Absolutely. I really hope this was written by some adolescent who is fustrated because no publisher will accept the book, and not by someone anyone considers a real writer.
First, the world has changed but no changed so much. For instance, my mother who was born a few years after the first war had little trouble assimilating late 20th and 21st century technology, or adapting that technology to her own uses. She owned a computer and a flat screen TV.
Second, most writers still use the novel format, which is around 400 years old in it's current format. This is different from older western forms, which tended to be more spoken word, such as Beowulf You can still buy 400 year old novels such Don Quixote. I would suspect that if one were doing something new, then moving from the novel format, or at least messing with it as Kurt Vonnegut did, would be the minimal requirement.

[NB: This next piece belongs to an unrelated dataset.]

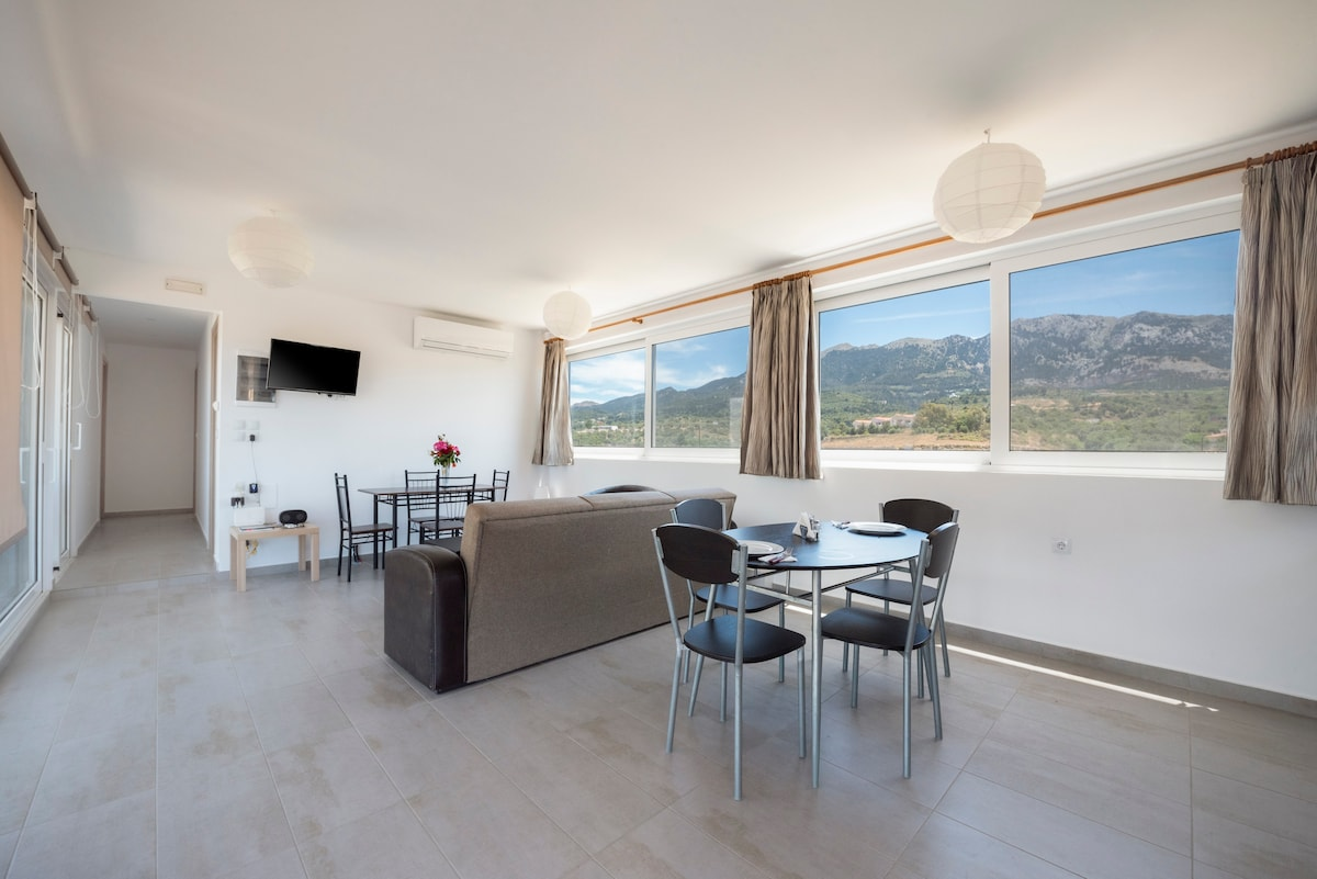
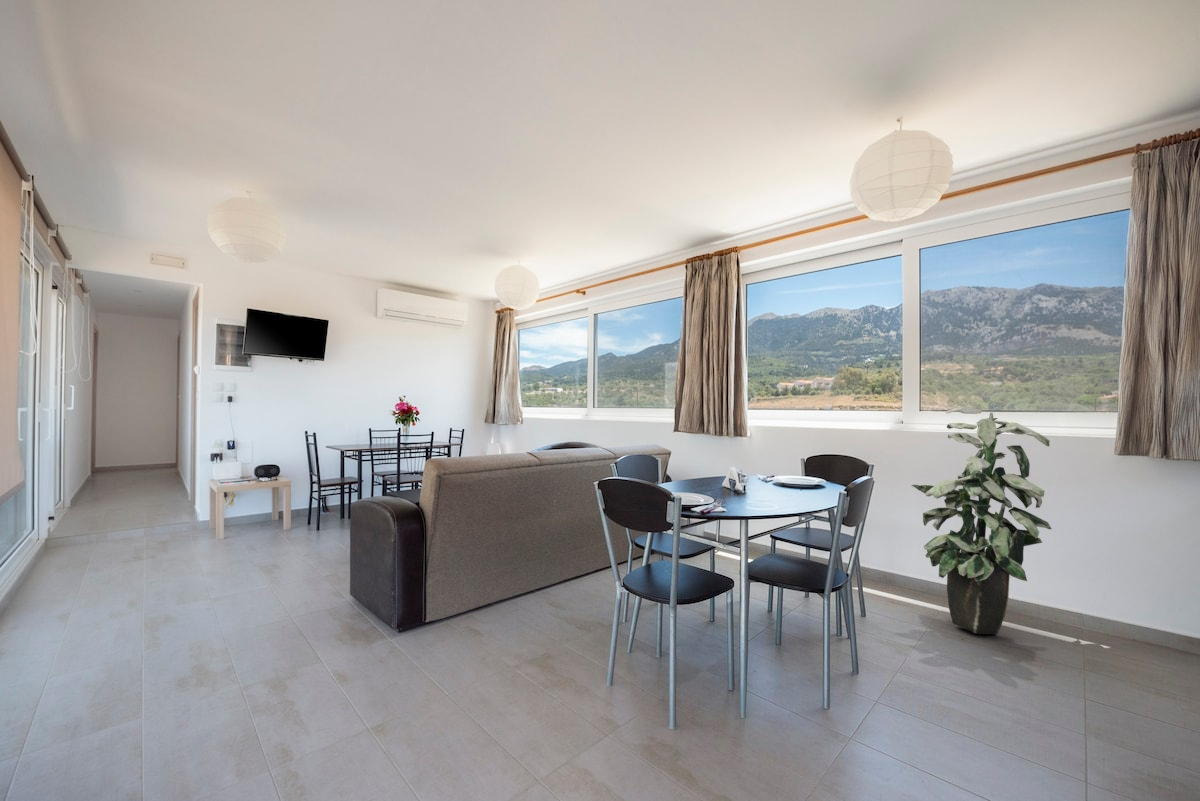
+ indoor plant [911,406,1053,635]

Third, the world has changed significantly in 500 years, but if one reads the old works we still identify the humans as humans and understand the motivation. Yes, most of us would die quickly because we did not bow down to the king, or because we helped a slave escape, or because we did not know to avoid the emptying of chamber pot, but I think the reason to read literature is to learn that we are not all that removed from our forebears.

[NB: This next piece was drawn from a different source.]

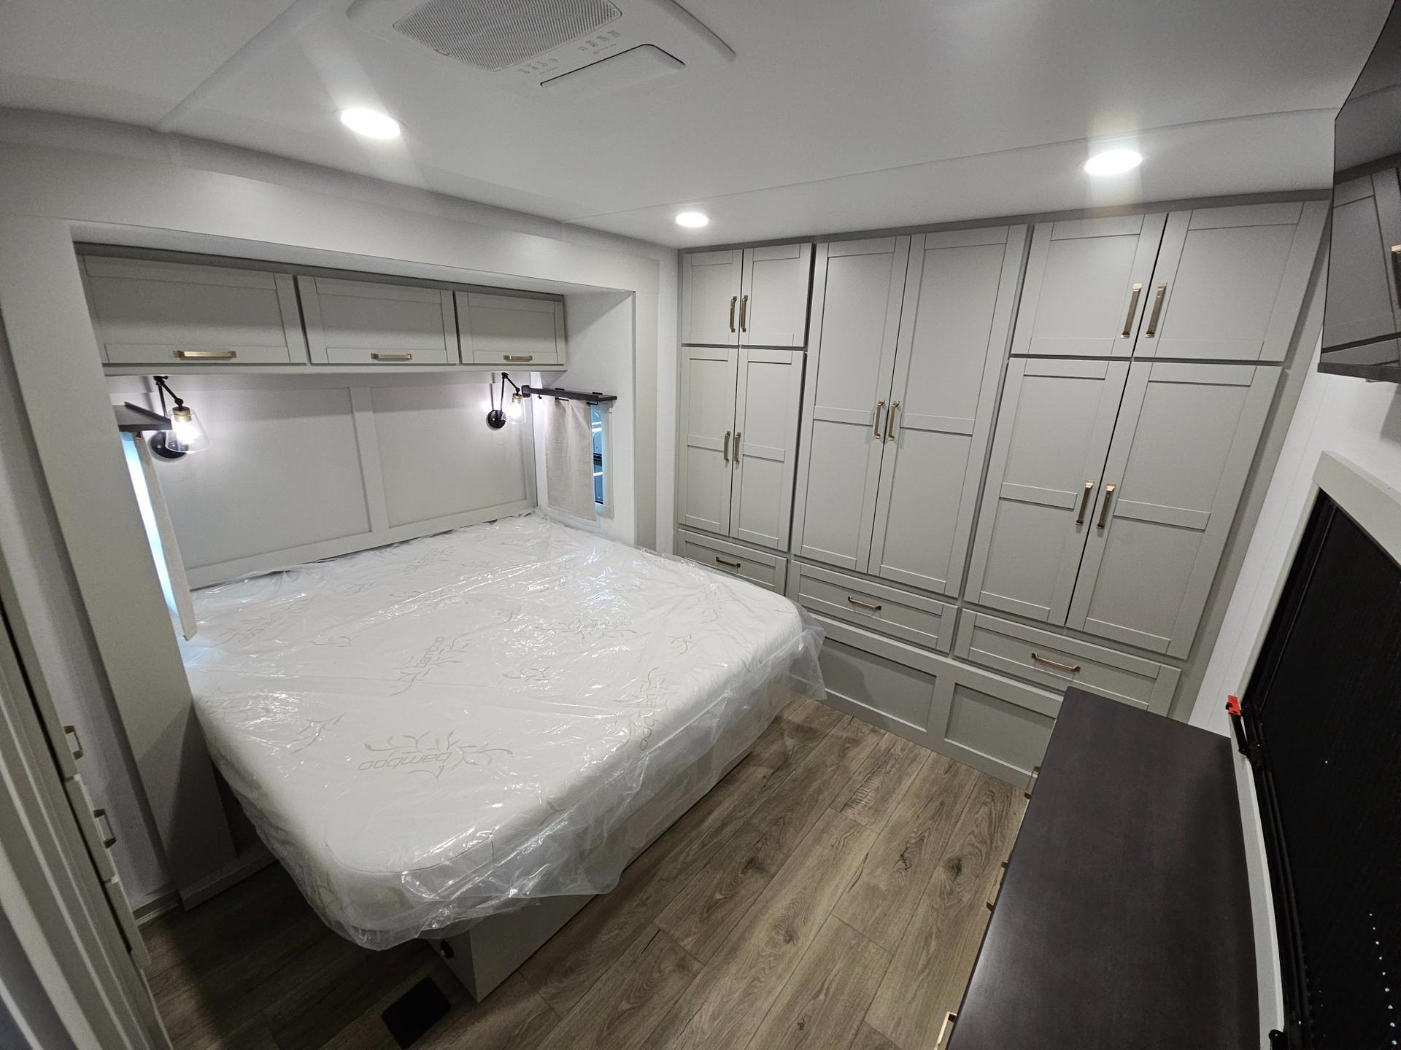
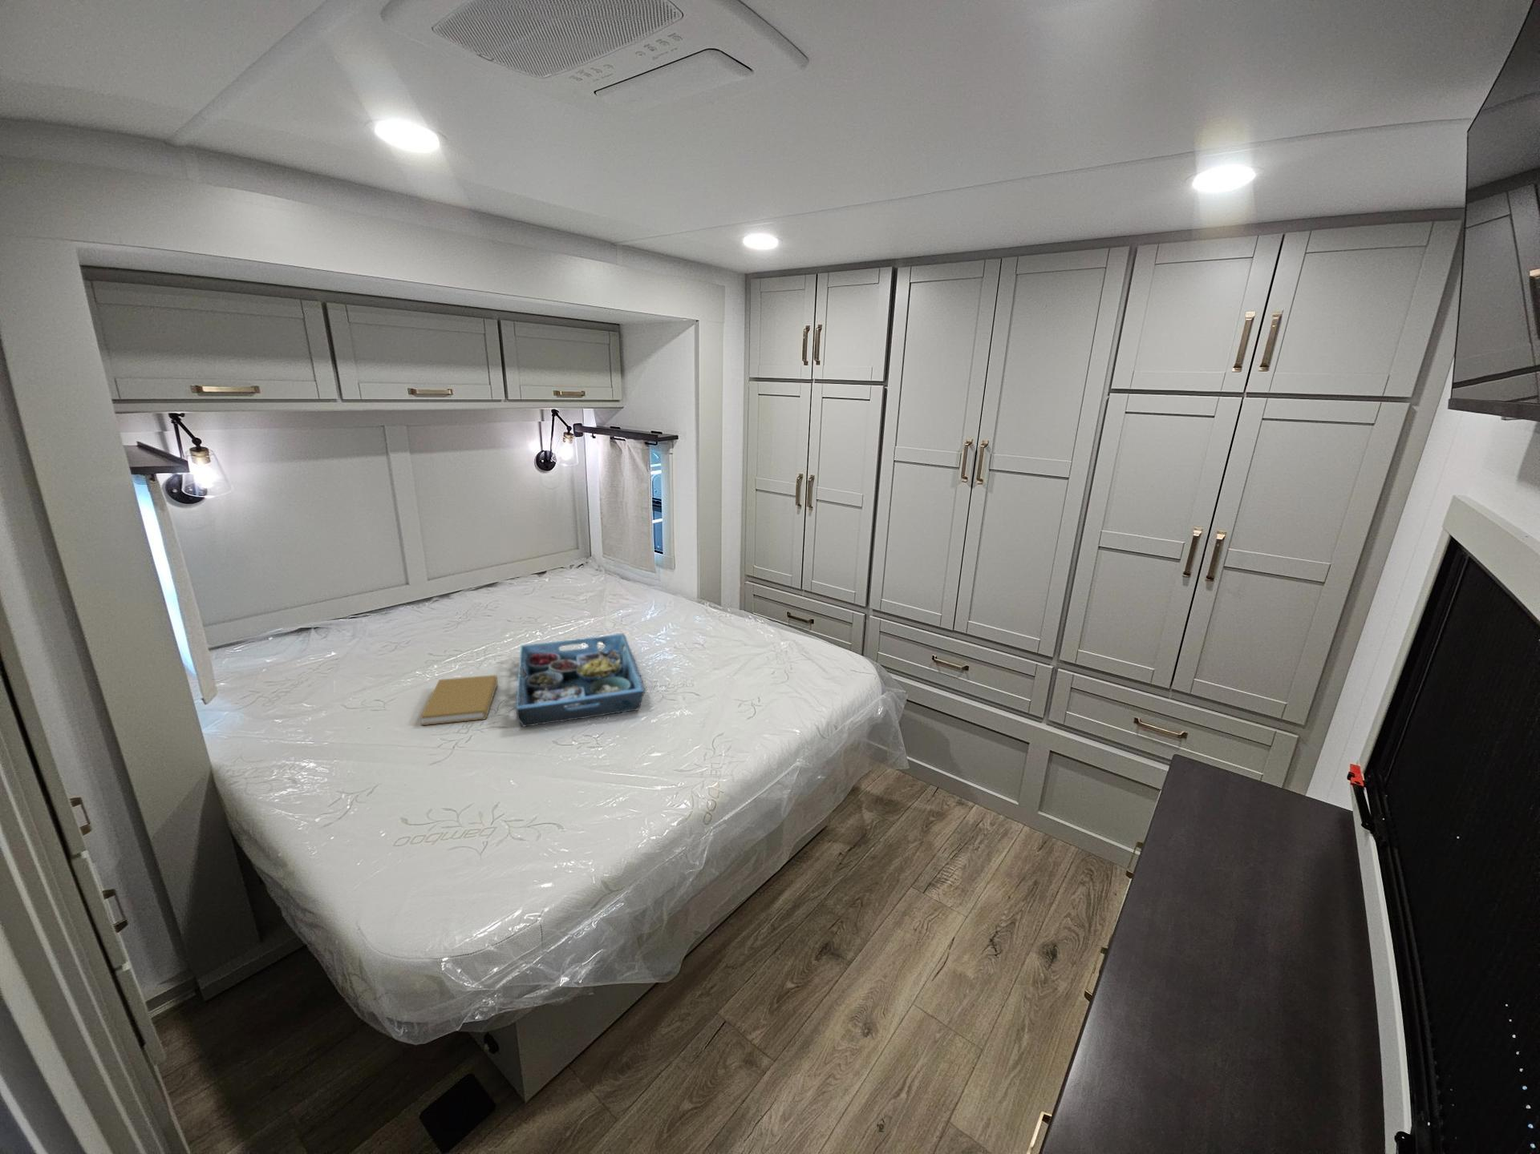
+ serving tray [515,633,645,727]
+ book [420,674,498,726]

And fourth, in this brave new world no one can make an author throw away 50 pages of work. If one thinks they through away 50 good pages, then that is a matter of one's own integrity, nothing else. Write the book you want to write, publish it, slip it into bookstore, no one is stopping you. If one is willing to give up one's artistic integrity for greed and actually sell books, then that is something different.

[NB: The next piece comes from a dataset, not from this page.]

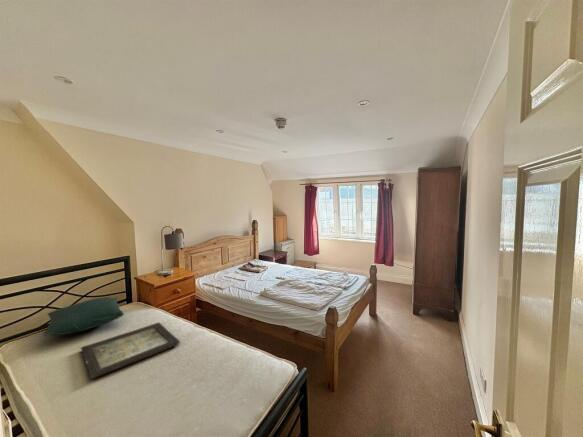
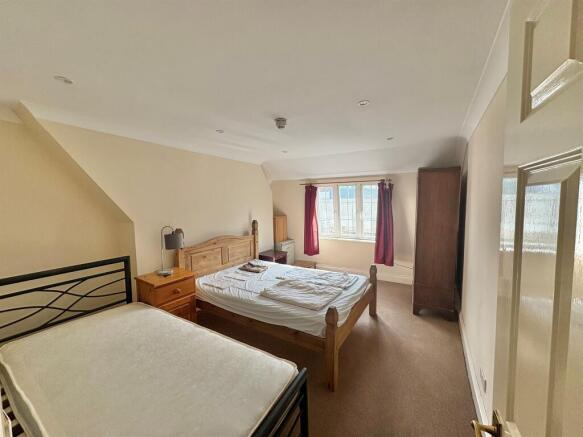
- pillow [42,296,125,337]
- tray [80,321,181,379]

Science fiction helps us explore our relationship with the technology that allows us to amplify our creative abilities. It is different from fantasy that allows us to imagine a world where the rules are different. Imagining a different culture is not that useful because the world that is going to interact with the technology is our present culture. We do not live in a world that everyone, all of the sudden, is going to accept that their way of life is obsolete and immediately embrace new ideas.